先端をクチュクチュと音を立てて弄られる。

「ぁ・・・やめ・・・っ・・・・・・ぁあ・・・」


絶妙なその刺激に、もう射精してしまいそうだった。


「ここからが本番だ」
「は・・・ッあ・・・ぁ・・・あ・・・」


一気に指の動きが激しくなり、俺は絶頂の瞬間を迎えようと構えた。
が、途端、旭飛の手がペニスから全て離れてしまった。


「っ・・・う・・・・・・」


ギリギリの所でイけなかったペニスはビクビクと震えている。


「ここじゃなくてもすぐ射精出来るようになる」


旭飛はそう言って俺の両足を大きく割り開き、その間に割り込んで座った。
次いで、足を胸に付く程大きく折り曲げさせられ、下半身を旭飛に晒す状態になった。

「ま・・・さか・・・」

旭飛が自分の指を舐める仕草を見て、その後の行為を察してしまった。

「そこは・・・や・・・・・・アアッ」

抵抗するよりも早く、ズブリ、と後孔に指が挿入された。
物凄い異物感と圧迫感に襲われて、悲鳴のような高い声を上げてしまった。

腸に直接繋がる排泄口を弄られるというおぞましい状況に血の気が引く。

「そうやって嫌がれば嫌がるほど、背徳感でここの悦さに目覚めるんだ」
「やだ・・・やめ・・・ろ・・・」

旭飛の長くてしなやかな中指が俺のアナルの中で蠢き始めた。

「オマエはペニスよりもこの穴で感じるようになるんだよ」
「ちが・・・っ・・・」


感じるワケが無い。
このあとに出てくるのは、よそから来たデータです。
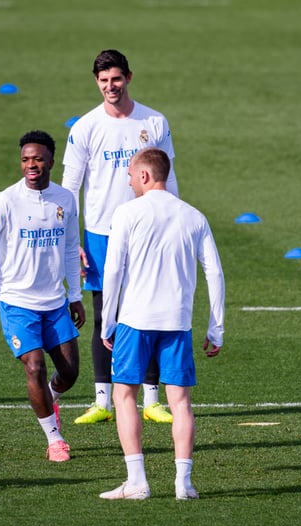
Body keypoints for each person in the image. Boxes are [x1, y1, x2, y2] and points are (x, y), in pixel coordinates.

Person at [98, 148, 225, 500]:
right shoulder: (194, 216)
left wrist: (107, 321)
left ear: (144, 175)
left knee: (124, 395)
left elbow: (113, 270)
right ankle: (184, 483)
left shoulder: (126, 213)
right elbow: (215, 273)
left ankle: (137, 482)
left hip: (134, 320)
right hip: (177, 322)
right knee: (180, 402)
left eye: (130, 174)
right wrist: (216, 327)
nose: (128, 181)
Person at [0, 130, 85, 463]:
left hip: (55, 303)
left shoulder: (66, 199)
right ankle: (54, 439)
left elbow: (71, 248)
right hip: (16, 302)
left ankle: (49, 400)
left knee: (70, 373)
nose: (31, 165)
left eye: (38, 159)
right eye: (25, 159)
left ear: (51, 162)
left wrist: (75, 295)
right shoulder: (6, 201)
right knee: (35, 366)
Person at [62, 49, 179, 425]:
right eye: (103, 81)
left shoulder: (154, 121)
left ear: (128, 77)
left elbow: (168, 177)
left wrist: (173, 222)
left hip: (149, 231)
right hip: (101, 234)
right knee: (103, 316)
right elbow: (70, 189)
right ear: (96, 82)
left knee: (150, 313)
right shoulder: (85, 128)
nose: (110, 86)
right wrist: (71, 242)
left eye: (115, 79)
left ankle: (152, 400)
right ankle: (102, 402)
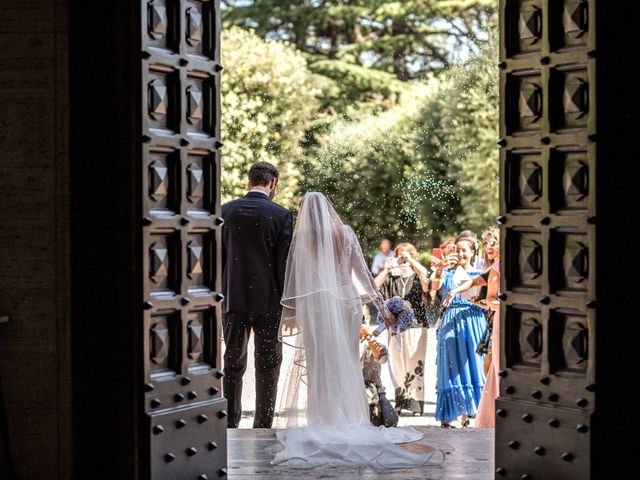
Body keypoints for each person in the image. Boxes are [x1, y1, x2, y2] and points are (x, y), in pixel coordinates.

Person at [273, 192, 443, 468]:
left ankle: (322, 420)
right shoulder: (345, 232)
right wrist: (382, 307)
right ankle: (349, 419)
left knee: (320, 364)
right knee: (346, 362)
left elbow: (298, 280)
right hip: (346, 304)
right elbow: (362, 273)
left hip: (316, 305)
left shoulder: (302, 239)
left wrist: (293, 312)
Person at [221, 161, 293, 428]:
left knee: (232, 362)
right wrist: (286, 303)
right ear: (272, 183)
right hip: (269, 303)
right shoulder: (281, 215)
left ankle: (230, 422)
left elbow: (218, 260)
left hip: (232, 298)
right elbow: (283, 264)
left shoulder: (225, 211)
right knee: (268, 365)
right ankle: (263, 424)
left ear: (249, 180)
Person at [444, 227, 501, 428]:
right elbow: (475, 282)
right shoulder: (494, 267)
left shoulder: (499, 267)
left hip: (499, 323)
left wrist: (493, 303)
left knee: (493, 368)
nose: (488, 247)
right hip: (495, 321)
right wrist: (455, 291)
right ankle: (494, 411)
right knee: (488, 368)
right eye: (486, 244)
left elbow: (493, 297)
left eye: (492, 243)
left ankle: (496, 412)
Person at [431, 235, 487, 428]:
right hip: (451, 320)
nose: (461, 253)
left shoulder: (481, 273)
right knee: (450, 365)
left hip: (475, 320)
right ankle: (448, 415)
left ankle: (473, 412)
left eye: (465, 250)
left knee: (474, 364)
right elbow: (433, 289)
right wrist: (439, 269)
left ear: (473, 252)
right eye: (458, 250)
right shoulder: (446, 273)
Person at [374, 243, 430, 416]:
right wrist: (385, 269)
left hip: (417, 325)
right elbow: (374, 287)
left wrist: (411, 260)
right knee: (398, 364)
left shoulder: (417, 276)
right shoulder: (391, 278)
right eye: (400, 255)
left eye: (406, 255)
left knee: (415, 363)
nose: (403, 259)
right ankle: (400, 401)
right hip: (395, 325)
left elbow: (426, 279)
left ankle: (416, 404)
排泄のために作られたその器官で、俺が。

「力を入れずに指がどこにあるか感じろ。ほら、大きく深呼吸するんだ」
「は・・・・・・ぁ・・・・・・」

逃れられる術もなく、その言葉に従う。
ゆっくり息を吐くと、指が一層奥に入っていくのが分かった。


「イッ・・・・・・ぁ・・・な・・・に・・・・・・あ、あ・・・」

そう思った刹那、疼くような感覚が体の奥から沸きあがってきた。

「ここだな」

旭飛は挿入している指を軽く折り曲げて、深い部分の内壁を再びきつく擦った。

「・・・だ・・・・・・そん・・・な・・・ぁ・・・あ・・・あーーーッ」

俺はあまりに激しいその疼きに耐えられず、体を仰け反らせて叫んだ。
息が上がって鼓動が極端に早まり、意識が遠のきそうになった。


「見てみろ」
「・・・う・・・そ・・・・・嘘・・・だ・・・」


指を引き抜かれ、息を整えようとしていた俺に、旭飛は信じたくない事実を付きつけた。

「鼎、オマエはアナルでイッったんだよ」

さっきまで固く勃起していた俺の性器は元の形に戻り、代わりに腹部が精液でまみれていた。
あの耐え難い疼きの正体が排泄口での絶頂感だという現実を、俺は受け入れざるを得なくなった。